● Page excerpt:
*** Begin section ***
The end of the semester approacheth*. With what sober meditation shall I begin this lengthy discussion? Let us begin with St. Anselm, and his ontological argument for the existence of the Deity.
1. St. Anselm, and His Ontological Argument for the Existence of the Deity
Pineapples are my favorite fruit!
2. What's your name?
Some of the people reading this blog know my name. It's not a great mystery. If you're one of those who don't it's not a big deal. I am in reality a very boring person, and many people find conversations with me confusing.
Would I like you if I met you? Probably. I like most people I meet. For example, in the two schools where I work, I like 19 people out of the 20 or so I regularly see there. In terms of other foreign residents, I think the ratio is similar. I don't, however, trust people who say they like everyone. Such people probably need to get more in touch with themselves.
3. How old are you?
I turned 46 recently. I also have a daughter who recently turned 20. Do I feel old? Not really. I feel pretty much the same as I always do. I feel like me.
It's a very obvious thing to say, but exercise and eating right helps. I've noticed that friends who don't eat right or exercise seem to get sick a lot easier.
4. What color is it?
It, as in the universe? I like to think of the universe as being turquoise, like those stones you buy in desert places. My favorite color is green, but I like to think of the universe as being turquoise. I'll bet you anything that there's some weird religion or philosophy centered around colors, and that in this system of belief turquoise has a special connotation.
5. Is it a bird?
"Bird" in Taiwan is often slang for penis. English teachers here must always be careful when using "bird" in the classroom, especially in conjunction with "small" or "big." Junior high school students always have a field day with "bird." When I was teaching junior high school "motel" was another danger word.
6. Are you fat?
No, not at all. Some people tell me I'm too thin. In the summer I sweat off a lot of weight, in the winter I'm slightly bigger.
7. Who's he?
You mean that guy outside, on the basketball court? I believe he's the school PE teacher. Today seems to be jump rope class. I like PE teachers more when they don't yell all the time. Some PE teachers are big believers in military-style discipline, and hearing them berate kids for not lining up properly gets old fast.
8. Are you a doctor?
No, I'm not. I happen to be a teacher of English. I've been a teacher of English for over twenty years, and yes, I still like the job. Unlike some other foreign English teachers, I'm not looking to teach in a university (done that already), and I'm not overly concerned with how much I make in comparison to others.
And I don't mean to burst anyone's bubble, but most teachers in most universities don't make all that much money. I think what keeps a lot of people employed in universities is a sense of prestige (or in some cases intellectual vanity), but the reality of teaching in a university is often quite different from what people imagine it to be. Sure, if you're a halfway attractive person there's the lure of sexually inquisitive college students, but that can be a dangerous game to play.
9. Can you run?
Yeah, I ran yesterday. How far did I run? I'm not sure. I definitely ran more than 6 km, but I'm not sure how far it is from my village to the next village over. I'm guessing around 7 km? Definitely not more than 8 km.
*** End section ***
● Exercise data:
*** Begin section ***
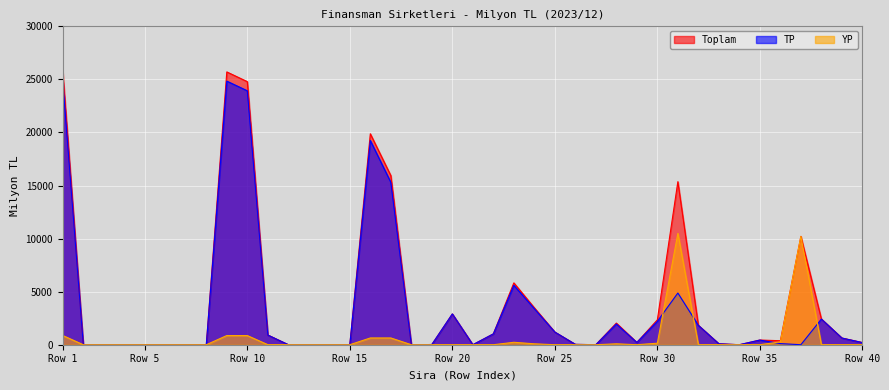

What is the greatest value displayed?

25705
*** End section ***
● Prompt 1:
Reproduce the stretch of the blog post from "5. Is it a bird?" through "7. Who's he?".
● Prompt 2:
According to the blog post, what color does the writer like to imagine the universe being?

● Output 1:
5. Is it a bird?
"Bird" in Taiwan is often slang for penis. English teachers here must always be careful when using "bird" in the classroom, especially in conjunction with "small" or "big." Junior high school students always have a field day with "bird." When I was teaching junior high school "motel" was another danger word.
6. Are you fat?
No, not at all. Some people tell me I'm too thin. In the summer I sweat off a lot of weight, in the winter I'm slightly bigger.
7. Who's he?

● Output 2:
The writer likes to think of the universe as being turquoise.